Dataset entries:
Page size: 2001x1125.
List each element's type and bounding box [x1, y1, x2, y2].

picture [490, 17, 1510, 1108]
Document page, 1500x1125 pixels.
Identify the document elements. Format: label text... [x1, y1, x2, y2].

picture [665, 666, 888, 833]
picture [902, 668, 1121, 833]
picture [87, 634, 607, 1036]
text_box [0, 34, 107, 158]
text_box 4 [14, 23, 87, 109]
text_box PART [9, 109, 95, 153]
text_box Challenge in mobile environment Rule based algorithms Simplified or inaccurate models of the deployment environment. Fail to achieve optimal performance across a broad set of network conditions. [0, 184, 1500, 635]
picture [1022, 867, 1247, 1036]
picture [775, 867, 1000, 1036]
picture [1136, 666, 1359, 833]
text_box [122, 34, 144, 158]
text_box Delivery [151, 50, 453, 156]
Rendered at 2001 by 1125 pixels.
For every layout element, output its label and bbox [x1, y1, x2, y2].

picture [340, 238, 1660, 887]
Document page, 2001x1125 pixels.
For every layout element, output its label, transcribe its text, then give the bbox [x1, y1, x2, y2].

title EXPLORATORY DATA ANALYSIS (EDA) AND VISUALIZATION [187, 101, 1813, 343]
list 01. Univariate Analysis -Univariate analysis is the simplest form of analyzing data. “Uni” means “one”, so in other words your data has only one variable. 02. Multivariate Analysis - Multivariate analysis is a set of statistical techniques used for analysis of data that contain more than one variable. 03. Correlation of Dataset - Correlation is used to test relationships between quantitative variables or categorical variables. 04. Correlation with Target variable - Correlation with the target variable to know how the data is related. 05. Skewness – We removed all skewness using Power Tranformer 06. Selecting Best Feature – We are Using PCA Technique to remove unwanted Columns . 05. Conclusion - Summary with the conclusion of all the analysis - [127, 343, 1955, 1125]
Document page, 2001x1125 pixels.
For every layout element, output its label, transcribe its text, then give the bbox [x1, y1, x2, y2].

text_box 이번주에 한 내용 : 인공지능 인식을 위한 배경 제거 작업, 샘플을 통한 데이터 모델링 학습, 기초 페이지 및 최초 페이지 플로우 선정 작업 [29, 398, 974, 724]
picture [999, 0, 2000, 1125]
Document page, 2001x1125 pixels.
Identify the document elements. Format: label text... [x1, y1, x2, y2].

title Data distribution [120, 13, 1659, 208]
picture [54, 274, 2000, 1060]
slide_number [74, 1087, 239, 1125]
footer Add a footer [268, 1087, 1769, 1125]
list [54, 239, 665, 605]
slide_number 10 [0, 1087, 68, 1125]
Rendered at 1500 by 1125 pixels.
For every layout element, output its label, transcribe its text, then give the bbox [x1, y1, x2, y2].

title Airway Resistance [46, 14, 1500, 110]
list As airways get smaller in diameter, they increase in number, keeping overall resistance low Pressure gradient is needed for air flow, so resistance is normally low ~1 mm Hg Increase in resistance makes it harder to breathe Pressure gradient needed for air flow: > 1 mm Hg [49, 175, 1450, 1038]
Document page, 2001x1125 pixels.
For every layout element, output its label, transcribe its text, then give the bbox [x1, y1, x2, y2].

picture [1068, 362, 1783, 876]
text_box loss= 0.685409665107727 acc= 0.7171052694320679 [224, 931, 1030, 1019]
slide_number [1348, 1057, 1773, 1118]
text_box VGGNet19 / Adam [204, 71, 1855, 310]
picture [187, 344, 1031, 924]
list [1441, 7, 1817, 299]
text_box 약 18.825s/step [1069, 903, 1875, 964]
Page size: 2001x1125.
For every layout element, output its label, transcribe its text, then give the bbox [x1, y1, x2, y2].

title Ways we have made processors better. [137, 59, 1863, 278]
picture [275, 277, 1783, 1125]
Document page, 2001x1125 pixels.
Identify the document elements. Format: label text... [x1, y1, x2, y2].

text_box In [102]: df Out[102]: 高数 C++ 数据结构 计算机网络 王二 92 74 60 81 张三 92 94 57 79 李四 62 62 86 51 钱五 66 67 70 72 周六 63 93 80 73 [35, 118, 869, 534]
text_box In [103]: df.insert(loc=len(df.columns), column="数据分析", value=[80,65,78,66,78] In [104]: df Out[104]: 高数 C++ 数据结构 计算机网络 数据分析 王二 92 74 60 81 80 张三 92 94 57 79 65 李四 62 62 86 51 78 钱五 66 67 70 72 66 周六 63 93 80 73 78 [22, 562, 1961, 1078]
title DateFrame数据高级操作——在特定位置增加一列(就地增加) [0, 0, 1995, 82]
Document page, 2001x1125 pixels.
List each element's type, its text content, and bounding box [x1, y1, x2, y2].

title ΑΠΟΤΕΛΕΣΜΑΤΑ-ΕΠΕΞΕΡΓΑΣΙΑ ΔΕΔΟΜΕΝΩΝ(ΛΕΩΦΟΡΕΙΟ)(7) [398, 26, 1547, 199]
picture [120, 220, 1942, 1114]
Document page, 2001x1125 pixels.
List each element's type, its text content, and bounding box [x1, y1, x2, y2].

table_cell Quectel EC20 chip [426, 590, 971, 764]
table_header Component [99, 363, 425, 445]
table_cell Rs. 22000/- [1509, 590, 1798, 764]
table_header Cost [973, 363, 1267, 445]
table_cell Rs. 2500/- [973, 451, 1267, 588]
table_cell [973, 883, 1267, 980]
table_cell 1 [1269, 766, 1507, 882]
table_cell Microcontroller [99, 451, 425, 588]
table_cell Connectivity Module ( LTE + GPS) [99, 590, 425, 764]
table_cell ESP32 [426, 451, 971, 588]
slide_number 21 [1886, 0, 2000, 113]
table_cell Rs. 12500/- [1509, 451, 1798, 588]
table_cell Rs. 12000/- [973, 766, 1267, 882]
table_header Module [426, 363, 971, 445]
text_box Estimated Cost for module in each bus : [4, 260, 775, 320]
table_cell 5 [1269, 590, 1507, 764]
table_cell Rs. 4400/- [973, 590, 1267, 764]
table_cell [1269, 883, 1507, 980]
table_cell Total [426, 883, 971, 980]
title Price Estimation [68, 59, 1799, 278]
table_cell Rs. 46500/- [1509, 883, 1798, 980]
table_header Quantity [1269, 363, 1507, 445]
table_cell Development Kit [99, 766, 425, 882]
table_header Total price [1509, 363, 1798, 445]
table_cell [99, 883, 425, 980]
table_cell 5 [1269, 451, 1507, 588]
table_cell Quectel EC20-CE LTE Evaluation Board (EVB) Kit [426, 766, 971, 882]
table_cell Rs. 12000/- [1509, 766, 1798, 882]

> Your assignment: Could you output every record above exactly as written?

> Solution to the exercise:
Page size: 2001x1125.
List each element's type and bounding box [x1, y1, x2, y2].

picture [490, 17, 1510, 1108]
Document page, 1500x1125 pixels.
Identify the document elements. Format: label text... [x1, y1, x2, y2].

picture [665, 666, 888, 833]
picture [902, 668, 1121, 833]
picture [87, 634, 607, 1036]
text_box [0, 34, 107, 158]
text_box 4 [14, 23, 87, 109]
text_box PART [9, 109, 95, 153]
text_box Challenge in mobile environment Rule based algorithms Simplified or inaccurate models of the deployment environment. Fail to achieve optimal performance across a broad set of network conditions. [0, 184, 1500, 635]
picture [1022, 867, 1247, 1036]
picture [775, 867, 1000, 1036]
picture [1136, 666, 1359, 833]
text_box [122, 34, 144, 158]
text_box Delivery [151, 50, 453, 156]
Rendered at 2001 by 1125 pixels.
For every layout element, output its label and bbox [x1, y1, x2, y2].

picture [340, 238, 1660, 887]
Document page, 2001x1125 pixels.
For every layout element, output its label, transcribe its text, then give the bbox [x1, y1, x2, y2].

title EXPLORATORY DATA ANALYSIS (EDA) AND VISUALIZATION [187, 101, 1813, 343]
list 01. Univariate Analysis -Univariate analysis is the simplest form of analyzing data. “Uni” means “one”, so in other words your data has only one variable. 02. Multivariate Analysis - Multivariate analysis is a set of statistical techniques used for analysis of data that contain more than one variable. 03. Correlation of Dataset - Correlation is used to test relationships between quantitative variables or categorical variables. 04. Correlation with Target variable - Correlation with the target variable to know how the data is related. 05. Skewness – We removed all skewness using Power Tranformer 06. Selecting Best Feature – We are Using PCA Technique to remove unwanted Columns . 05. Conclusion - Summary with the conclusion of all the analysis - [127, 343, 1955, 1125]
Document page, 2001x1125 pixels.
For every layout element, output its label, transcribe its text, then give the bbox [x1, y1, x2, y2].

text_box 이번주에 한 내용 : 인공지능 인식을 위한 배경 제거 작업, 샘플을 통한 데이터 모델링 학습, 기초 페이지 및 최초 페이지 플로우 선정 작업 [29, 398, 974, 724]
picture [999, 0, 2000, 1125]
Document page, 2001x1125 pixels.
Identify the document elements. Format: label text... [x1, y1, x2, y2].

title Data distribution [120, 13, 1659, 208]
picture [54, 274, 2000, 1060]
slide_number [74, 1087, 239, 1125]
footer Add a footer [268, 1087, 1769, 1125]
list [54, 239, 665, 605]
slide_number 10 [0, 1087, 68, 1125]
Rendered at 1500 by 1125 pixels.
For every layout element, output its label, transcribe its text, then give the bbox [x1, y1, x2, y2].

title Airway Resistance [46, 14, 1500, 110]
list As airways get smaller in diameter, they increase in number, keeping overall resistance low Pressure gradient is needed for air flow, so resistance is normally low ~1 mm Hg Increase in resistance makes it harder to breathe Pressure gradient needed for air flow: > 1 mm Hg [49, 175, 1450, 1038]
Document page, 2001x1125 pixels.
For every layout element, output its label, transcribe its text, then give the bbox [x1, y1, x2, y2].

picture [1068, 362, 1783, 876]
text_box loss= 0.685409665107727 acc= 0.7171052694320679 [224, 931, 1030, 1019]
slide_number [1348, 1057, 1773, 1118]
text_box VGGNet19 / Adam [204, 71, 1855, 310]
picture [187, 344, 1031, 924]
list [1441, 7, 1817, 299]
text_box 약 18.825s/step [1069, 903, 1875, 964]
Page size: 2001x1125.
For every layout element, output its label, transcribe its text, then give the bbox [x1, y1, x2, y2].

title Ways we have made processors better. [137, 59, 1863, 278]
picture [275, 277, 1783, 1125]
Document page, 2001x1125 pixels.
Identify the document elements. Format: label text... [x1, y1, x2, y2].

text_box In [102]: df Out[102]: 高数 C++ 数据结构 计算机网络 王二 92 74 60 81 张三 92 94 57 79 李四 62 62 86 51 钱五 66 67 70 72 周六 63 93 80 73 [35, 118, 869, 534]
text_box In [103]: df.insert(loc=len(df.columns), column="数据分析", value=[80,65,78,66,78] In [104]: df Out[104]: 高数 C++ 数据结构 计算机网络 数据分析 王二 92 74 60 81 80 张三 92 94 57 79 65 李四 62 62 86 51 78 钱五 66 67 70 72 66 周六 63 93 80 73 78 [22, 562, 1961, 1078]
title DateFrame数据高级操作——在特定位置增加一列(就地增加) [0, 0, 1995, 82]
Document page, 2001x1125 pixels.
List each element's type, its text content, and bounding box [x1, y1, x2, y2].

title ΑΠΟΤΕΛΕΣΜΑΤΑ-ΕΠΕΞΕΡΓΑΣΙΑ ΔΕΔΟΜΕΝΩΝ(ΛΕΩΦΟΡΕΙΟ)(7) [398, 26, 1547, 199]
picture [120, 220, 1942, 1114]
Document page, 2001x1125 pixels.
List each element's type, its text content, and bounding box [x1, y1, x2, y2].

table_cell Quectel EC20 chip [426, 590, 971, 764]
table_header Component [99, 363, 425, 445]
table_cell Rs. 22000/- [1509, 590, 1798, 764]
table_header Cost [973, 363, 1267, 445]
table_cell Rs. 2500/- [973, 451, 1267, 588]
table_cell [973, 883, 1267, 980]
table_cell 1 [1269, 766, 1507, 882]
table_cell Microcontroller [99, 451, 425, 588]
table_cell Connectivity Module ( LTE + GPS) [99, 590, 425, 764]
table_cell ESP32 [426, 451, 971, 588]
slide_number 21 [1886, 0, 2000, 113]
table_cell Rs. 12500/- [1509, 451, 1798, 588]
table_cell Rs. 12000/- [973, 766, 1267, 882]
table_header Module [426, 363, 971, 445]
text_box Estimated Cost for module in each bus : [4, 260, 775, 320]
table_cell 5 [1269, 590, 1507, 764]
table_cell Rs. 4400/- [973, 590, 1267, 764]
table_cell [1269, 883, 1507, 980]
table_cell Total [426, 883, 971, 980]
title Price Estimation [68, 59, 1799, 278]
table_cell Rs. 46500/- [1509, 883, 1798, 980]
table_header Quantity [1269, 363, 1507, 445]
table_cell Development Kit [99, 766, 425, 882]
table_header Total price [1509, 363, 1798, 445]
table_cell [99, 883, 425, 980]
table_cell 5 [1269, 451, 1507, 588]
table_cell Quectel EC20-CE LTE Evaluation Board (EVB) Kit [426, 766, 971, 882]
table_cell Rs. 12000/- [1509, 766, 1798, 882]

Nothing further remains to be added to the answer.